___ Texto do documento
A NCST questionou alguns pontos no evento “Nexo Técnico Epidemiológico Previdenciário – NTEP e Fator Acidentário de Prevenção – FAP, como instrumento de proteção a saúde dos trabalhadores”, realizado no dia 15 de dezembro de 2009, na sede da FUNDACENTRO, em São Paulo.
A primeira mesa de debate discutiu, “Fator Acidentário de Prevenção – FAP e o Decreto nº 6.957/2009”, e foi coordenada pelo dirigente da Nova Central e FETTROMINAS, José Célio de Alvarenga (Celinho), tendo como debatedor Wanderley Codo – professor e pesquisador da Universidade de Brasília e Domingos Lino – Coordenador Geral de Monitoramento de Benefícios por Incapacidade do Departamento de Saúde e Segurança Ocupacional do Ministério da Previdência.
Essa discussão teve como ponto central as modificações contidas na Resolução nº 1.308 de 27 de maio de 2009, que determinou a substituição do anexo da Resolução do MPS/CNPS -(Conselho Nacional da Previdência Social) nº 1.269/2006, em todos os aspectos relativos ao cálculo do Fator Acidentário de Prevenção (FAP), excetuando-se os aspectos relativos ao Nexo Técnico Epidemiológico Previdenciário - NTEP.
Já a Portaria de nº 254 de 25 de setembro de 2009, ambas do Ministério da Previdência (MPS), dispõe sobre a publicação dos índices de freqüência, gravidade e custo por atividade econômica, considerando para cálculo do Fator Acidentário de Prevenção (FAP), conforme subclasse da Classificação Nacional de Atividades Econômicas - CNAE 2.0, as empresas terão que homologar no sindicato da categoria preponderante (parágrafos 2º, 3º e 4º, do art. 3º), o “Demonstrativo de Investimentos em Recursos Materiais, Humanos e Tecnológicos em melhoria na Segurança do Trabalho”, onde devem comprovar as ações que estão tomando para diminuir o número de afastamentos e acidentes de trabalho.
No entanto, no entendimento da NCST, isso deve ser alterado para que esse processo tenha a participação das categorias diferenciadas – como no caso dos Rodoviários. “Vamos pedir a alteração para que seja alterado para ‘sindicato da categoria profissional’, ao invés de ‘preponderante’”.
Questionamos ainda, a ausência dos Ministérios da Saúde – MS e Ministério do Trabalho e Emprego – MTE, sendo justificado que o Ministério da Saúde foi convidado, mas não compareceu e nem sequer justificou a ausência e que o Ministério do Trabalho, se quer foi convidado.
______
#### Requisitos das tarefas:
a) Liste todos os atos normativos (decreto, resoluções e portaria) citados no texto do documento, com o número de cada um.
b) Segundo o texto do documento, por que a NCST quer trocar "preponderante" por "profissional" na expressão sobre o sindicato que homologa o demonstrativo?
c) Altere a parte do texto do documento que começa com as palavras "A NCST questionou" e termina em "Ministério da Previdência.", substituindo "evento" por "seminário".
As entradas não têm relação com o texto do documento.
___ Entradas extraídas
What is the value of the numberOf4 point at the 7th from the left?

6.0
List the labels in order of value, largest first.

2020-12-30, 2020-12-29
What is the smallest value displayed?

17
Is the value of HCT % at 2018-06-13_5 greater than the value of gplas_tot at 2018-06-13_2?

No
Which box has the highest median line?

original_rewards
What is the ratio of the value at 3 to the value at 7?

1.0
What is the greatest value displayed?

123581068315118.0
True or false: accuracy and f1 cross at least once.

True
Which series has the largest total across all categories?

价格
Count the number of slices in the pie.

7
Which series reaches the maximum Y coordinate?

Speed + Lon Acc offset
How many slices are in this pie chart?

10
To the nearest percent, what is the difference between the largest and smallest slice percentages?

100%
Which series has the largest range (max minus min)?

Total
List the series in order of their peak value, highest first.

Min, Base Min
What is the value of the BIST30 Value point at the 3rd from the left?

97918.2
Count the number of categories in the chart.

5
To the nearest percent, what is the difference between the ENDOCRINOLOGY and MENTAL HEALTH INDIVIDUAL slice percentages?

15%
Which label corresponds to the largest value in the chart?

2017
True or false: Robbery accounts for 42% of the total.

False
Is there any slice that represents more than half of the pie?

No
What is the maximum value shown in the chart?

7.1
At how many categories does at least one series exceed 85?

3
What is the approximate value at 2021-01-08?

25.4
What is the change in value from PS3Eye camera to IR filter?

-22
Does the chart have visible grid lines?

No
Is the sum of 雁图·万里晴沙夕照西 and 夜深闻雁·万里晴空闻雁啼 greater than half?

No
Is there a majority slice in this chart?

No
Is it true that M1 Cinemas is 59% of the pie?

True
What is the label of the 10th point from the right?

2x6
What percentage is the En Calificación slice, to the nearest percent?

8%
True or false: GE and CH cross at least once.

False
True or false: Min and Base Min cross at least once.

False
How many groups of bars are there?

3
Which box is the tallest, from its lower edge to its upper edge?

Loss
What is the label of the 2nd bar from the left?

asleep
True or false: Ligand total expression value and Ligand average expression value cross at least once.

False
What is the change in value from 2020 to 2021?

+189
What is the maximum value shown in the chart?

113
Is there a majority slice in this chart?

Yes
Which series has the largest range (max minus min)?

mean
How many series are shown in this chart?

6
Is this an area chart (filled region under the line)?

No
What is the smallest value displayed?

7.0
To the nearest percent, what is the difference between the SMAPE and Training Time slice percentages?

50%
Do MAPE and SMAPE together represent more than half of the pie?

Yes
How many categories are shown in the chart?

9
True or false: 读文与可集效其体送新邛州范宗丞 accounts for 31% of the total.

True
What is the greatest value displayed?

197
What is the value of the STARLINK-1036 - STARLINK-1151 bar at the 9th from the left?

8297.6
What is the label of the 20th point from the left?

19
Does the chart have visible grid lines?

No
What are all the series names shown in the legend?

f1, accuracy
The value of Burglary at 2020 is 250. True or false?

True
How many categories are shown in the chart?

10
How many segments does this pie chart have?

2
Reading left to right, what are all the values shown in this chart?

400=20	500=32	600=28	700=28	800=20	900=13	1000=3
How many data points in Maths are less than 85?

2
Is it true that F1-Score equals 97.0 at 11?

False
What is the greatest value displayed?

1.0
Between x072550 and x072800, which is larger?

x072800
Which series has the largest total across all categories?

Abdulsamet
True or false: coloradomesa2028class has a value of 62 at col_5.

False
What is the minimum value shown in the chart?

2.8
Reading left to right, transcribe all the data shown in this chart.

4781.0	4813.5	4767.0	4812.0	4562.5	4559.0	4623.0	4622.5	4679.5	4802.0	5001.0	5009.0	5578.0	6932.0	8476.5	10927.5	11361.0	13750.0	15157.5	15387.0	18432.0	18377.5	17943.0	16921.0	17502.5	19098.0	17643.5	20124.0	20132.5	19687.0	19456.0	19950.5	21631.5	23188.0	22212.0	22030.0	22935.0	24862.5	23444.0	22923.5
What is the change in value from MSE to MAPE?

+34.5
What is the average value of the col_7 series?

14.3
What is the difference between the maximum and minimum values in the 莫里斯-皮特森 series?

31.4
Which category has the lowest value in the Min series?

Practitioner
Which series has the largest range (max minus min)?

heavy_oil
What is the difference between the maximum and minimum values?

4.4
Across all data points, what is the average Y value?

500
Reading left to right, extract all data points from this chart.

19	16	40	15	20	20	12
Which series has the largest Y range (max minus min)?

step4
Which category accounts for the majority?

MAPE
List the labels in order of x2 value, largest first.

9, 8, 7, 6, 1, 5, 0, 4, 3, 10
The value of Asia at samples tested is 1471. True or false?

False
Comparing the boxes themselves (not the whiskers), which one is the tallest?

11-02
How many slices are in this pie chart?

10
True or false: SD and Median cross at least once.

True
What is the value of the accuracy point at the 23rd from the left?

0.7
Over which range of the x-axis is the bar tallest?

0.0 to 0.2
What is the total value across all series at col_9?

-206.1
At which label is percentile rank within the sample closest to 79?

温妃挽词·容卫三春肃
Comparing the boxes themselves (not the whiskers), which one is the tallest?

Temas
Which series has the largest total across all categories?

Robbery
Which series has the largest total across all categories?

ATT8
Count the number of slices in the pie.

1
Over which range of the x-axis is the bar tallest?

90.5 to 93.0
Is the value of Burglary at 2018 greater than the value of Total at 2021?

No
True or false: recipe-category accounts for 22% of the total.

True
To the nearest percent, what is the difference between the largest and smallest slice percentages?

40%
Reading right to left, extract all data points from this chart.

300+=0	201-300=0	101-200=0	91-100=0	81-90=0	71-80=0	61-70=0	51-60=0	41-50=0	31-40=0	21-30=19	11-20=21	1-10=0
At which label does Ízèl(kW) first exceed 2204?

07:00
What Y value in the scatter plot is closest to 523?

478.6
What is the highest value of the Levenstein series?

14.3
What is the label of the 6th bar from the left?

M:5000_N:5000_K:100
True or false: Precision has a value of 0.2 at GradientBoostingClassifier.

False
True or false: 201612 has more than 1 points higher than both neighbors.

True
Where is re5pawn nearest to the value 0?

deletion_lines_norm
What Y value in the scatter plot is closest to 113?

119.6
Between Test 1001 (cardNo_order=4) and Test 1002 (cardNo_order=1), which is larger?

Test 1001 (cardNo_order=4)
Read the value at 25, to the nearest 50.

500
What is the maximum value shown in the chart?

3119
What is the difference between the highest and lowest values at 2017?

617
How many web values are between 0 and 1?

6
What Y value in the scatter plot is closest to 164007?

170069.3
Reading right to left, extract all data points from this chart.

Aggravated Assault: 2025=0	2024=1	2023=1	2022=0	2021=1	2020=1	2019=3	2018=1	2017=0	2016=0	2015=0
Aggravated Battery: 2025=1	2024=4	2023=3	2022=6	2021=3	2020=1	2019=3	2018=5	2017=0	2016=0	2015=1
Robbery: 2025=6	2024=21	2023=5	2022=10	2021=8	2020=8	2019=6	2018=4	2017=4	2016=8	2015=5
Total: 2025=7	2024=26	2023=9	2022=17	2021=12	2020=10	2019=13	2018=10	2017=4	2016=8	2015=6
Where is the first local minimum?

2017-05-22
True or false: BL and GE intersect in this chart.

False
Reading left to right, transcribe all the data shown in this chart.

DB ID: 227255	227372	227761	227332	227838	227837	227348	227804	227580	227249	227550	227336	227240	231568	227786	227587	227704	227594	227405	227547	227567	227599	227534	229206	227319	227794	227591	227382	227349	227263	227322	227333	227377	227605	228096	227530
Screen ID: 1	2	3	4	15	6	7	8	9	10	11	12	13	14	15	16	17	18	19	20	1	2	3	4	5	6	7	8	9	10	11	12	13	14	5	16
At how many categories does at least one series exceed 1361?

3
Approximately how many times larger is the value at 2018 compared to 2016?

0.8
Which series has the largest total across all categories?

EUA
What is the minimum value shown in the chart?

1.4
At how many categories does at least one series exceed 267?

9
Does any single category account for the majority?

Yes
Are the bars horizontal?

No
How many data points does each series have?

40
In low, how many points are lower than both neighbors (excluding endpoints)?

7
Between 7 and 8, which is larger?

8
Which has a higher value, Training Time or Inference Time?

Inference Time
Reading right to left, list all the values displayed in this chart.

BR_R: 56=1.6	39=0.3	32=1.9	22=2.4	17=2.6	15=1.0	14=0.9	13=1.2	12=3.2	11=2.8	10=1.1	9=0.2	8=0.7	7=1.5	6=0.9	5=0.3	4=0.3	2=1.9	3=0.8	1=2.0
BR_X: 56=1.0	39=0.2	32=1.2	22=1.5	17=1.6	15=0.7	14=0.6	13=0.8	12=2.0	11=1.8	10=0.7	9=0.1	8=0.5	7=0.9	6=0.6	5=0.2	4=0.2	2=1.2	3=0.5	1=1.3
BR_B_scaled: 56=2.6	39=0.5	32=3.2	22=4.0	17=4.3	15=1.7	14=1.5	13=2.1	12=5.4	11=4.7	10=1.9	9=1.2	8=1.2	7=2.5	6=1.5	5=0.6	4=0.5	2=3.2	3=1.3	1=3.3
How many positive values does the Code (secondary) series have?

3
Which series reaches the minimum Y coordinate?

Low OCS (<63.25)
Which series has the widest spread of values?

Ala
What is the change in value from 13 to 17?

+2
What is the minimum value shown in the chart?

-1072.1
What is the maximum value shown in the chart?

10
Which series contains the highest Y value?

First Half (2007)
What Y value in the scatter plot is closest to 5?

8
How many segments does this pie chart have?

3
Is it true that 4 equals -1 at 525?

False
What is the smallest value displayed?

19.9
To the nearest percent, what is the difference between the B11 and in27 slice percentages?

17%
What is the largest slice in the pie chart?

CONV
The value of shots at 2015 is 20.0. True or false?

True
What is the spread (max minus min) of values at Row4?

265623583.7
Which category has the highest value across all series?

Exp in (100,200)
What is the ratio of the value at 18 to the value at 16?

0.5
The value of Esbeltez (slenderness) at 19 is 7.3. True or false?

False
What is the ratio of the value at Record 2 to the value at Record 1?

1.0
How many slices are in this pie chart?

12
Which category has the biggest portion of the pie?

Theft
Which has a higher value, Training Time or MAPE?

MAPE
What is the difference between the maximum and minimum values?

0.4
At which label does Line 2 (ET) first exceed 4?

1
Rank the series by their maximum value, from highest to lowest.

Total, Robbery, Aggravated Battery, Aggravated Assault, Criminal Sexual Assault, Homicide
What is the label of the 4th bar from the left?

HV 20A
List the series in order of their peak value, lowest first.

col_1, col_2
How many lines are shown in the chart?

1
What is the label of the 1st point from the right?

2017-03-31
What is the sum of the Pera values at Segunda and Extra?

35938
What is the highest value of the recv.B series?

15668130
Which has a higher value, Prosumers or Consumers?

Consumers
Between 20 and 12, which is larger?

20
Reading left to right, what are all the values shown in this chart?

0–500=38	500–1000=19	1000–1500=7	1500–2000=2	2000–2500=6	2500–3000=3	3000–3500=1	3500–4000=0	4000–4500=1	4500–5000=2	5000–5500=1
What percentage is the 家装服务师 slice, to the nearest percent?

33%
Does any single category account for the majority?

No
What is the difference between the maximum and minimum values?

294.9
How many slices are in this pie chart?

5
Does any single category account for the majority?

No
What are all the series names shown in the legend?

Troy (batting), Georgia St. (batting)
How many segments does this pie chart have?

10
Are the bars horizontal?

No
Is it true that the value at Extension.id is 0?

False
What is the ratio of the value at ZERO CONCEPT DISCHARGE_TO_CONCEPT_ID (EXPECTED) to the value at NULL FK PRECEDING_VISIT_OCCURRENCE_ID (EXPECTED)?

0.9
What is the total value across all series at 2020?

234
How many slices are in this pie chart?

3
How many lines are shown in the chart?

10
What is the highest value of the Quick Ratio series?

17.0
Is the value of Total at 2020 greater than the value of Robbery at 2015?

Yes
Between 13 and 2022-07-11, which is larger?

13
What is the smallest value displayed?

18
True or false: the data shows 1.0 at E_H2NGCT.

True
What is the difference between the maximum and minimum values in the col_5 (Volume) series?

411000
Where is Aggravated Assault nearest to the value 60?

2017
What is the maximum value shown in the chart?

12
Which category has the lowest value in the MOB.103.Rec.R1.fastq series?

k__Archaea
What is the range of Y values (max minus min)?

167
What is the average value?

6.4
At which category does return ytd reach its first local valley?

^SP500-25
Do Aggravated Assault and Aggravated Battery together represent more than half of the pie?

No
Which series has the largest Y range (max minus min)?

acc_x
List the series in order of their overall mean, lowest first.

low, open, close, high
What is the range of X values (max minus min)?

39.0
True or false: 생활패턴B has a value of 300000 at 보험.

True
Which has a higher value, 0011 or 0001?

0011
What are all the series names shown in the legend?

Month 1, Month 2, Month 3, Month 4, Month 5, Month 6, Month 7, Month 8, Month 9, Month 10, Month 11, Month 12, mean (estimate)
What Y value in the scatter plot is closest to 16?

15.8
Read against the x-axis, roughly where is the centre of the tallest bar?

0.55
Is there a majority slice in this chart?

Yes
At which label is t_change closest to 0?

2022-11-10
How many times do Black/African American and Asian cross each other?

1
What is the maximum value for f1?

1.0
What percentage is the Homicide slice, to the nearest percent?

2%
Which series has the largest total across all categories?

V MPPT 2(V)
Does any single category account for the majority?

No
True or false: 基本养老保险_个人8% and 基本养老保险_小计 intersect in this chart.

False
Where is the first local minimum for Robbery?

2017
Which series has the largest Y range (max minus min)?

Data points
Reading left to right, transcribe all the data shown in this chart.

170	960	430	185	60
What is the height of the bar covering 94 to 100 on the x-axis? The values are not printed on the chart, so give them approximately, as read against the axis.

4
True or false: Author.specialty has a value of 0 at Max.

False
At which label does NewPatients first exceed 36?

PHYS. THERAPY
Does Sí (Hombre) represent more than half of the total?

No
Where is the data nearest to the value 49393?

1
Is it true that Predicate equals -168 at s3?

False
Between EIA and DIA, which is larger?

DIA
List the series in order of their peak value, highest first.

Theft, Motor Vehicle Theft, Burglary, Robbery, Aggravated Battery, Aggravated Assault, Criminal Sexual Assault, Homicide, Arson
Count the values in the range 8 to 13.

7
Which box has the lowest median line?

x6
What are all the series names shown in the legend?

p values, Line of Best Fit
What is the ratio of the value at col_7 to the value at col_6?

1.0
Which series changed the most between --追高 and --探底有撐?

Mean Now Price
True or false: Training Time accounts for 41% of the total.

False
______
#### Resultados por tarefa:
a) Decreto nº 6.957/2009; Resolução nº 1.308, de 27 de maio de 2009; Resolução do MPS/CNPS nº 1.269/2006; Portaria nº 254, de 25 de setembro de 2009.

b) A NCST quer que o processo de homologação conte com a participação das categorias diferenciadas, como a dos Rodoviários. Por isso, defende que o texto diga "sindicato da categoria profissional", e não "preponderante".

c)
A NCST questionou alguns pontos no seminário “Nexo Técnico Epidemiológico Previdenciário – NTEP e Fator Acidentário de Prevenção – FAP, como instrumento de proteção a saúde dos trabalhadores”, realizado no dia 15 de dezembro de 2009, na sede da FUNDACENTRO, em São Paulo.
A primeira mesa de debate discutiu, “Fator Acidentário de Prevenção – FAP e o Decreto nº 6.957/2009”, e foi coordenada pelo dirigente da Nova Central e FETTROMINAS, José Célio de Alvarenga (Celinho), tendo como debatedor Wanderley Codo – professor e pesquisador da Universidade de Brasília e Domingos Lino – Coordenador Geral de Monitoramento de Benefícios por Incapacidade do Departamento de Saúde e Segurança Ocupacional do Ministério da Previdência.